I sat with a group of waitresses the other night who were all working their way through university - one in business, another in marketing and so on and they were all going to private universities that were very small and had virtually no foreign professors, save for the English department and it brought me to think about the following question: What do you do if you've graduated from a fairly average university and still want to excel in your chosen field?
That's the question I was faced with just months out of school. Armed with my fairly average portfolio of reasonably outdated technique from a not famous at all design program, I realized that the people who were getting the really good jobs had gone to really good schools - The Art Center College of Design in Pasadena, Pratt, The School of Visual Arts, Parson's and the like. How could I compete with them? Or perhaps the better question was, how could I learn from them?
And so I set about studying and imitating and asking questions about the ideas behind the designs and rather than treat the competition like competition I regarded them more like professors. And I radically re-worked my portfolio for my three-year quest to get a job at the best advertising agency in town. I spent a summer vacation to fly to L.A. and visit the Art Center in Pasadena. I spoke with a counselor, looked at the more than impressive work and toured the beautiful campus high above the Rose Bowl on a small mountain. It was exhilarating - and expensive. $18,000 a year - in 1980. As much as I figured, even living with my uncle and trying to obtain California residency for a lower tuition, there would be no way I could ever afford that. And the program would be 2 years at $18k plus living expenses. In one instance I was inspired and in another despondent. It just wasn't possible. What to do?
So on my return to Dallas, I went back to work on my portfolio. And back to interviewing for a better job. I had an average job and probably a pretty good one for starters but nobody was doing the calibre work there that would make them, or me, world-class. And I wanted that.
Enter OJT - 'On the Job Training'. This is a term in the US that nobody in Asia seemed to understand when I used it with my staff in Korea. I put a producer on a plane and sent him to California to assist on some Kellogg's commercials so he could learn what a real Hollywood shoot was like. I took the whole creative team, writer, art director and producer to Chicago to film and they came back with an education that went far outside the dark studio we worked in all day. These exercises cost the company little (clients pay for production travel) and provided a real-world education to the staff on real business. OJT for sure.
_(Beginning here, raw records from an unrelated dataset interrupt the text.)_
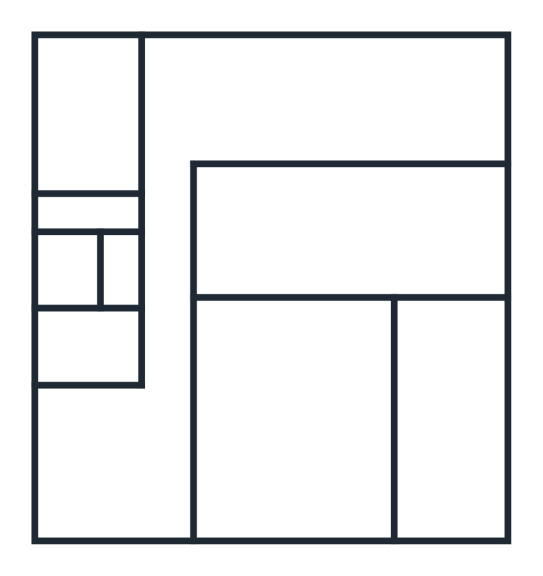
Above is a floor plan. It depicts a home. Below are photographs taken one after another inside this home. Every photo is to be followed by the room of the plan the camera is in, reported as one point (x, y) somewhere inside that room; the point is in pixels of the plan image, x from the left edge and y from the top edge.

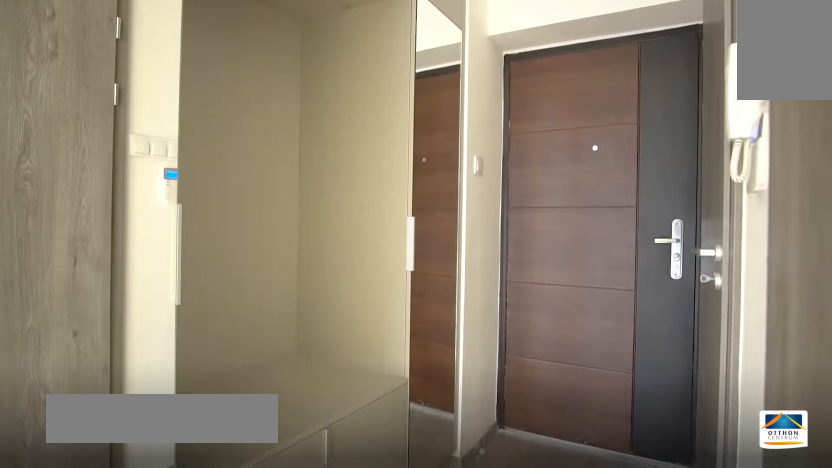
(94, 345)
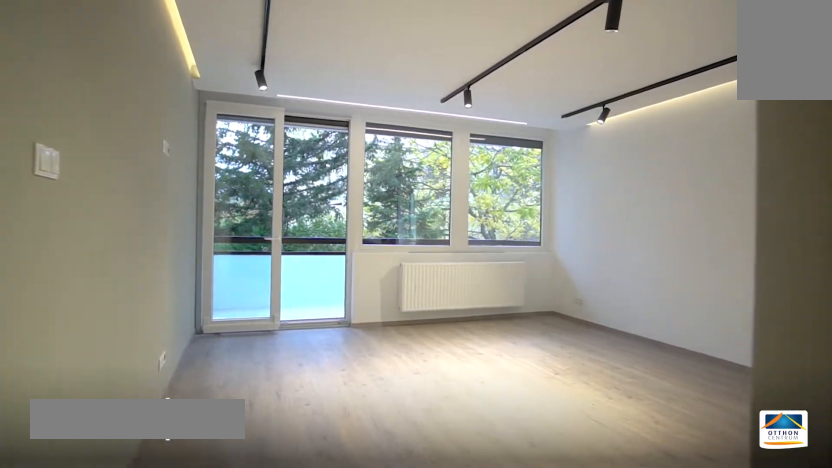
(298, 449)
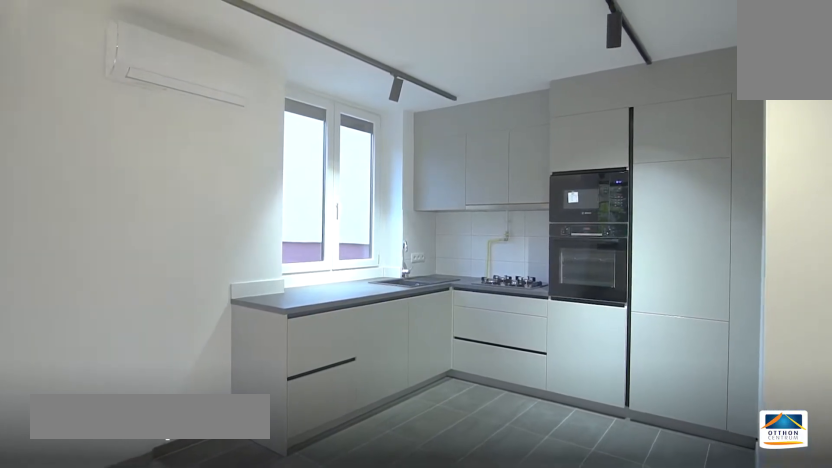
(214, 448)
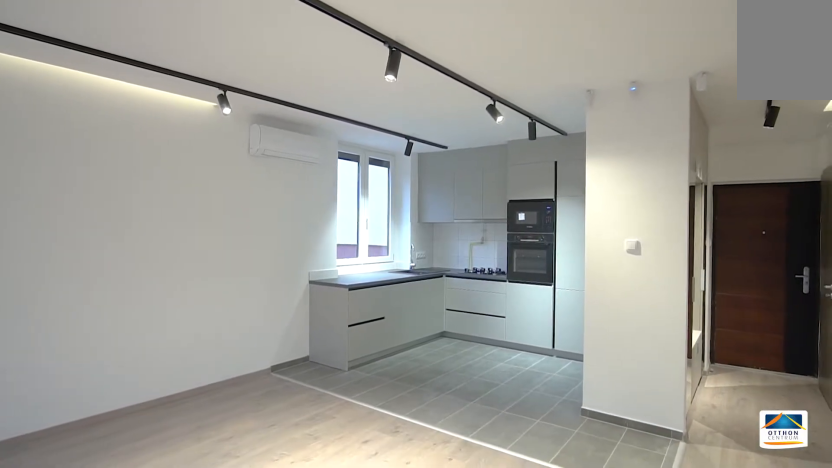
(215, 450)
Our producer from that job took a year off to work in Korean restaurant in L.A. so he could teach himself English. He then returned to production as a director for Korea's top film production house. I used to call him 'Tarantino' because he taught himself directing and editing by watching videos all day long.
Wanting to work in the graphic arts in some way, at 16 I worked for sign companies. I loaded trucks, mixed paint and learned how to paint signs from a man who had learned it in the Army. Next I drove a truck for a printing company. I delivered the final products - but I spent every extra moment upstairs in the design department talking to the creative director and designers. I'm sure they thought I was a terrible pest, but it was my job. It was my job to learn as much as I possibly could instead of flipping burgers or being a waiter, the other jobs on offer at the time - and it's not any different at all today for any other student.
I can't count the number of posts I see on LinkedIn, Facebook or Xing from people who want to know how to break "in" to a business. To be a stockbroker, a realtor, a writer, whatever. And the answer is never any different. Everybody has to start somewhere - so if you want to be a marketer, market a church event, or a school event. Want to write? Start a blog. Stock-broking for you? Start day-trading penny stocks today - plenty of housewives are doing it. Whatever it is you want to do, you have to make it your job before anybody else will ever make it your job for you.
Even at one point as a teenager, I wanted to improve my penmanship, so I bought an expensive German rapidiograph pen that would train me in respect for the craft of the written word, every single day I used it - and then I used it every day - as I still do today. The point being, that if you want to do something very well, better than others, you have to immerse yourself in that subject or craft as much or more than they do and make it not just a class, not just a job, but an integral part of your life - a part of your being.
How many guys want to be computer programmers but don't think of even programming the website for the restaurant they work for? The point here is that much of our education is waiting for all of us, outside in the real world - every single day. Why wait for somebody to start Facebook, become successful, write a book about it, and then have 1000 real genius college professors write books and lessons on that just so that they can 'teach' you something? That process takes 10 years, minimum, and by the time you get the education, the information is already old.
My plan was to pick the best and the brightest who were working in my business at the time, (and they were not working for universities) and then let them be my teachers. And that plan worked - to the amazement of almost everyone who knew me. Almost overnight I went from being a somewhat cute and funny guy who worked for pretty unspectacular companies to being some creative wunderkind who had charmed his way past the line of graduates waiting to get into the most award-wining company in town.
So that's how I got into design. How I published my first novel is another story entirely - one I'm still writing today. Just don't let me say 'I toldja so'.